Plans to expand Stevenage's Lister Hospital to provide a state-of the-art vascular theatre - the first of its kind in the UK - have been submitted to the local authority.
The East and North Hertfordshire NHS Trust, which runs Lister, wants to attach a hybrid vascular theatre to the existing inpatient theatre block at the hospital site.
In a statement prepared by Fleet Architects Ltd on behalf of the NHS trust, it says: "The proposal to attach a state-of-the-art hybrid vascular theatre to the existing inpatient theatre block at the Lister Hospital site is the first of this kind for the NHS and in the UK at all.

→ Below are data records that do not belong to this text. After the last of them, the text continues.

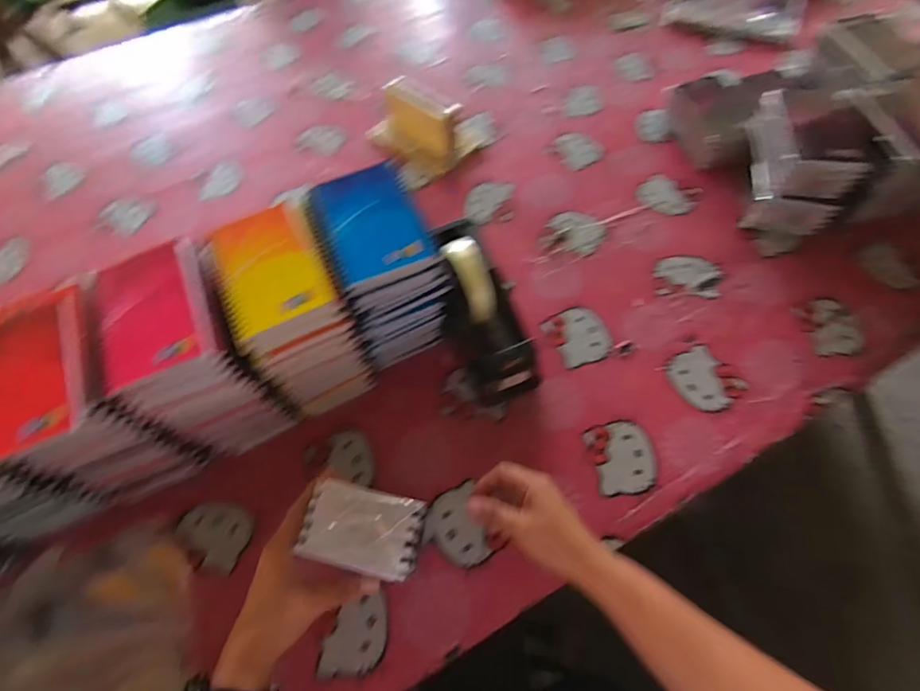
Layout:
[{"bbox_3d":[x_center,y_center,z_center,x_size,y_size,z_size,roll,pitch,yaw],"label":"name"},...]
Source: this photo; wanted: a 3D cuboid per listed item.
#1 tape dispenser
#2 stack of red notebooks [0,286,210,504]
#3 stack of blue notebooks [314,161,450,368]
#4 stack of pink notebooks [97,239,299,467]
[{"bbox_3d":[0.017,-0.042,0.525,0.075,0.132,0.194,-21,62,-8],"label":"tape dispenser"},{"bbox_3d":[-0.349,0.058,0.458,0.098,0.183,0.142,-26,63,-11],"label":"stack of red notebooks"},{"bbox_3d":[-0.083,-0.075,0.518,0.105,0.185,0.132,-27,64,-12],"label":"stack of blue notebooks"},{"bbox_3d":[-0.261,0.013,0.479,0.102,0.180,0.135,-25,63,-10],"label":"stack of pink notebooks"}]

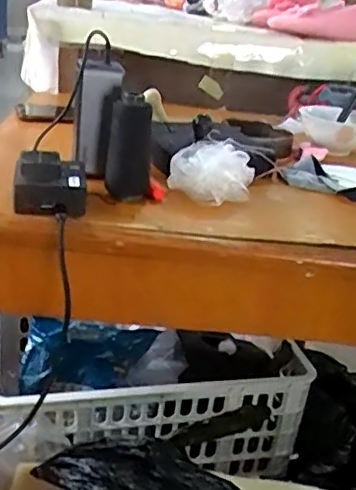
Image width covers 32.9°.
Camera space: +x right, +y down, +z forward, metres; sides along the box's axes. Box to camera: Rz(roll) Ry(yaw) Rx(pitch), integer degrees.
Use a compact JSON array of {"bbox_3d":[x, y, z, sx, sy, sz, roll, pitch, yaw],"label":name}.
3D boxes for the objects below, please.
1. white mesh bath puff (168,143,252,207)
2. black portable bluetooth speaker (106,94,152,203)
[{"bbox_3d":[0.037,-0.084,0.689,0.096,0.049,0.072,9,25,5],"label":"white mesh bath puff"},{"bbox_3d":[-0.052,-0.105,0.645,0.047,0.105,0.036,5,25,-4],"label":"black portable bluetooth speaker"}]

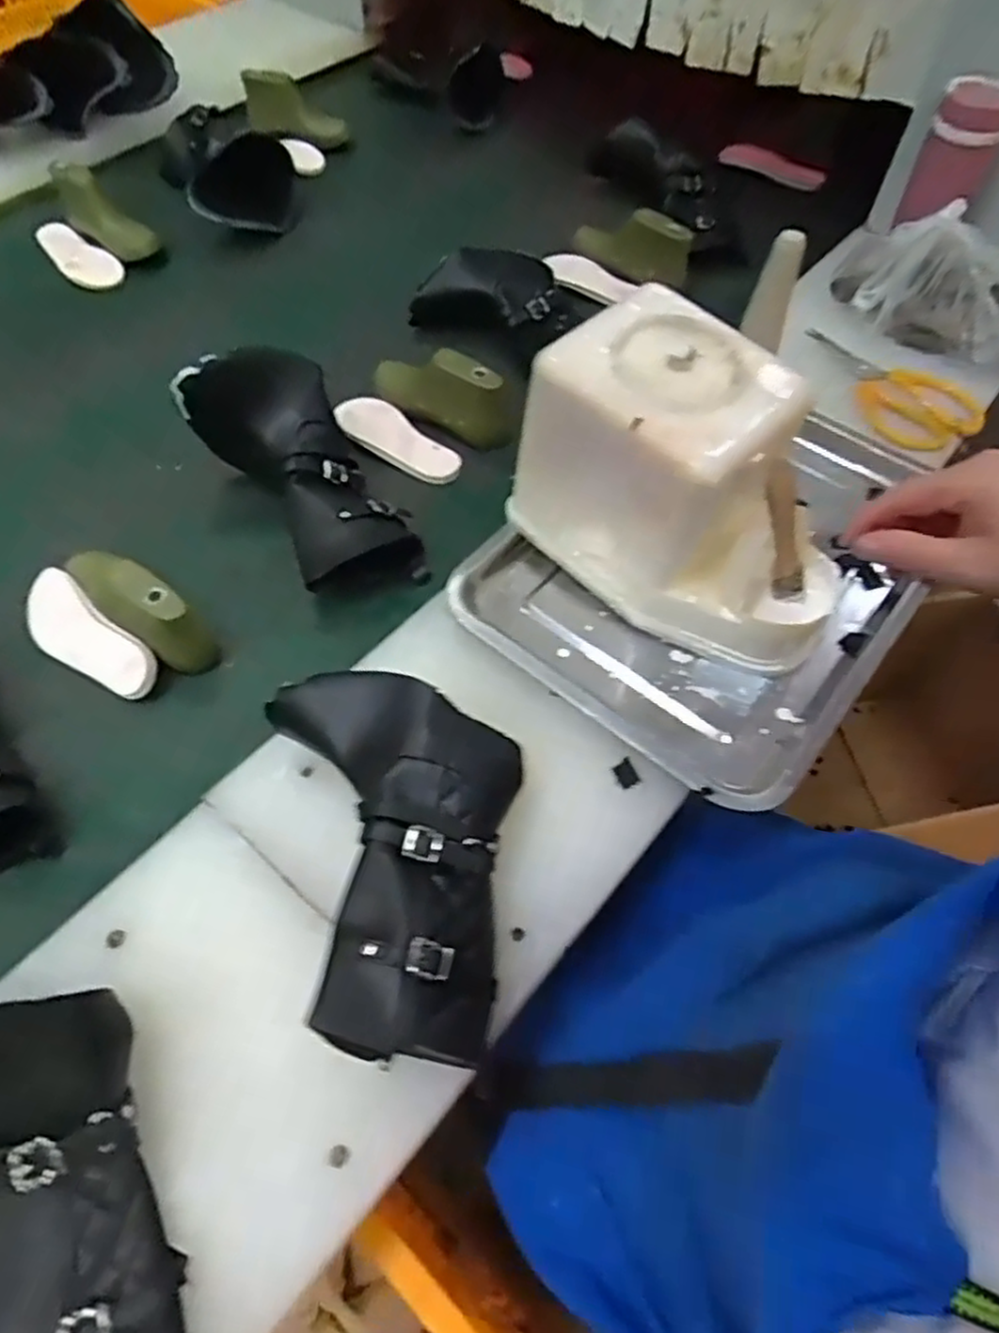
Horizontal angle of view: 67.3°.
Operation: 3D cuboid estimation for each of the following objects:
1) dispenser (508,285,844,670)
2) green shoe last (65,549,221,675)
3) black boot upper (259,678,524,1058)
[{"bbox_3d":[0.140,-0.119,0.539,0.131,0.175,0.237,-39,67,-22],"label":"dispenser"},{"bbox_3d":[-0.293,-0.060,0.601,0.151,0.080,0.053,32,63,17],"label":"green shoe last"},{"bbox_3d":[-0.064,0.106,0.444,0.160,0.063,0.218,0,59,-2],"label":"black boot upper"}]

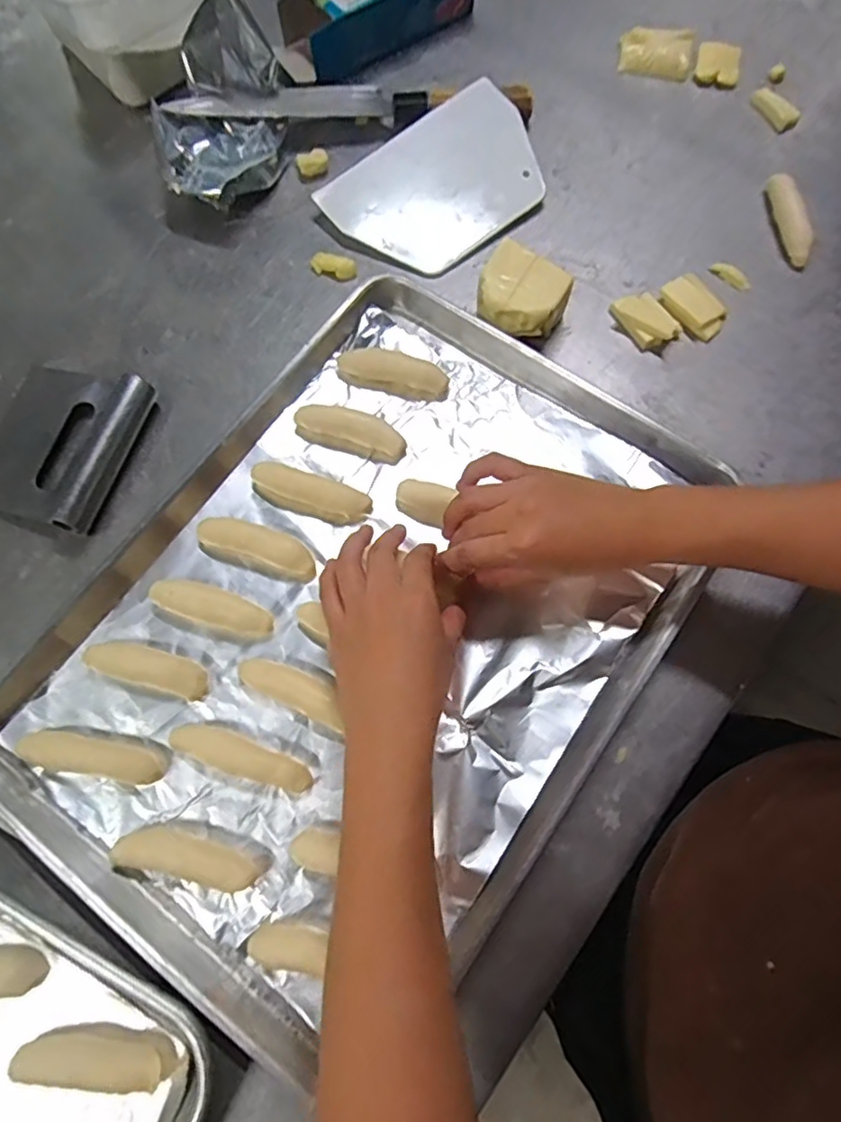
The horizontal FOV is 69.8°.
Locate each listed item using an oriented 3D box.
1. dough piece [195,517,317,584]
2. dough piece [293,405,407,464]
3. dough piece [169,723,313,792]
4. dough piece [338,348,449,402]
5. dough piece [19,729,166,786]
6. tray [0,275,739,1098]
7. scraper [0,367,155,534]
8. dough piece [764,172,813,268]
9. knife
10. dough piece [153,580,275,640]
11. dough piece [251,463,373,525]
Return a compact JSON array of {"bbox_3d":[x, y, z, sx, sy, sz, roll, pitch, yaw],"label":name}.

"A vascular theatre will use real time radiographic imaging, known as ‘image guided therapy’ (IGT), to enable surgeons to undertake complex interventions while minimising the impact on the patient, reducing risk and recovery times. Housing this type of service will greatly improve the range of operations and activities possible on the Lister site.
"A hybrid theatre integrates IGT with other theatre applications, and will feature an ultra clean ventilation supply to enable the space to be used for a wider range of surgery."
Acknowledging that "post pandemic, the NHS is wrestling a national elective surgery crisis", the statement says "new facilities such as this will assist the existing staff resources of the NHS to be more productive in safe and modern working conditions".
Consultant vascular surgeon Matt Metcalfe says there are several reasons a hybrid vascular theatre is needed at Lister, including the need to improve radiation safety.
Mr Metcalfe also said: "At present, we are limited in our operating ability and case mix, as we need better imaging to perform procedures such as iliac branched grafts, fenestrated stents, thoracic stents.
"A hybrid theatre is also more carbon friendly.
"Hertfordshire needs to merge Watford General Hospital and Princess Alexandra Hospital with Lister Hospital for vascular activity.
"A hybrid theatre is required to be a vascular hub. Hub formation improves efficiency and patient outcomes. Cost savings occur across the region, due to focused resources, better access to specialist staff and better theatre utilisation.
"More experienced staff undertaking vascular surgery more frequently - by pooling three units together into one unit - is better for patient and has financial savings.”